La corniche supérieure attend toujours l’éclairage public

Par Rachid Boutlélis

La corniche supérieure attend toujours l’éclairage public

Malgré les nombreuses promesses des autorités locales, formulées à chaque visite d’inspection effectuée dans la daïra d’Aïn El Turck pour s’enquérir du projet d’aménagement de la route de la corniche supérieure, réceptionné en 2012, l’éclairage public et les murettes de protection n’ont malheureusement toujours pas été installés.

En effet, à l’instar des six années précédentes, les estivants qui empruntent cette route sont durement confrontés à l’obscurité ambiante prévalant le soir sur cet axe routier constitué essentiellement de virages en épingle à cheveux, dépourvu de murettes de protection où une dizaine de véhicules ont chuté de la falaise causant la mort à au moins une douzaine de personnes. La dernière chute d’une voiture remonte au début du mois dernier non loin du lieudit Aïn Khadija. L’accident a causé la mort d’une mère de famille âgée de 52 ans, alors que sa fille, 25 ans, enceinte, a été évacuée dans un état jugé grave vers l’hôpital 1er Novembre 1954 de l’USTO. Le conducteur de la voiture, en l’occurrence le père de cette famille, âgé de 61 ans, a été grièvement blessé.

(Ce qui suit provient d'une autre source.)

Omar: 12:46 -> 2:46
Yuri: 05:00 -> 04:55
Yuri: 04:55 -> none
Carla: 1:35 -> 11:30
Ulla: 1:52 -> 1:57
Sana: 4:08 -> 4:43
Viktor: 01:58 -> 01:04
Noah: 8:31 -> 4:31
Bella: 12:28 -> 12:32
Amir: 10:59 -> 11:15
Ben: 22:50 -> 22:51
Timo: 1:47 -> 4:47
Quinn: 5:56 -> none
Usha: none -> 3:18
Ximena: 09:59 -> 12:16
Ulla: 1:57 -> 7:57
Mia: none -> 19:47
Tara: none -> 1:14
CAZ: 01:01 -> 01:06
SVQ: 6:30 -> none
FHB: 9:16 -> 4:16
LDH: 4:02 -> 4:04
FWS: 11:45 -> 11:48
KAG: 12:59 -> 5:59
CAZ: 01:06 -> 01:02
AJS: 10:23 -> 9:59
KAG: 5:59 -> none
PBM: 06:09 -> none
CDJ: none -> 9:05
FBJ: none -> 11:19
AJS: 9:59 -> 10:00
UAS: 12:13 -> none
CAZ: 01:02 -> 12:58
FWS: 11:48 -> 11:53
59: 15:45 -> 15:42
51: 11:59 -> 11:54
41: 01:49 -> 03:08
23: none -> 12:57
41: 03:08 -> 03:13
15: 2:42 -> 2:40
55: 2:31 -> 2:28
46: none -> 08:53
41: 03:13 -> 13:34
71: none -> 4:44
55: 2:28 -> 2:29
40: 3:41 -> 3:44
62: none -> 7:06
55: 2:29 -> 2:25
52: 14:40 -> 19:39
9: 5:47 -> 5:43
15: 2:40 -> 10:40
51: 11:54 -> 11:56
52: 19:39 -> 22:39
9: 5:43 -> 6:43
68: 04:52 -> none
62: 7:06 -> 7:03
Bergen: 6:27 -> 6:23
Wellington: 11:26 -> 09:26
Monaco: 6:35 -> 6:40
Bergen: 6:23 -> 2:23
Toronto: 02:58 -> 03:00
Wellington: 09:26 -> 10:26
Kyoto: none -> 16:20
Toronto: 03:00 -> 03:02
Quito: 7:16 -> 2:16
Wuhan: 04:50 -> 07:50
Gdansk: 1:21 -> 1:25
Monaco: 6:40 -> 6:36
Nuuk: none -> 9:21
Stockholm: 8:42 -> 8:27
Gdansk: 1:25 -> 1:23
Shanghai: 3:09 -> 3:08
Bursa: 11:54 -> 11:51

Des usagers de cette route ont fait remarquer que « la sonnette d’alarme a été déjà tirée une année auparavant suite à une énième chute d’un véhicule ». En effet, les visiteurs, habitués à ce tronçon routier qui serpente au pied de la montagne Murdjadjo, seront à priori à l’instar des années précédentes exposés à des périls dans l’obscurité. La brume épaisse, qui couvre presque régulièrement une grande partie de cette route, additionnée à l’absence d’éclairage public, rend encore la visibilité plus ou moins nulle à partir de quelques mètres sur cet axe routier, qui a englouti plus de 150 milliards de centimes pour les besoins de son aménagement. « Nous attendons toujours que les responsables concernés honorent leurs engagements, mais nous n’en sommes pas pour autant sûrs et certains », ont renchéri nos interlocuteurs. « Nous évitons d’emprunter cette route le soir venu en raison de l’absence de l’éclairage public, car en plus nous craignons d’être surpris dans l’obscurité par des sangliers, nombreux dans cette zone à la recherche de nourriture, qui surgissent souvent la nuit des fourrés ceinturant cet axe routier », ont ajouté nos interlocuteurs.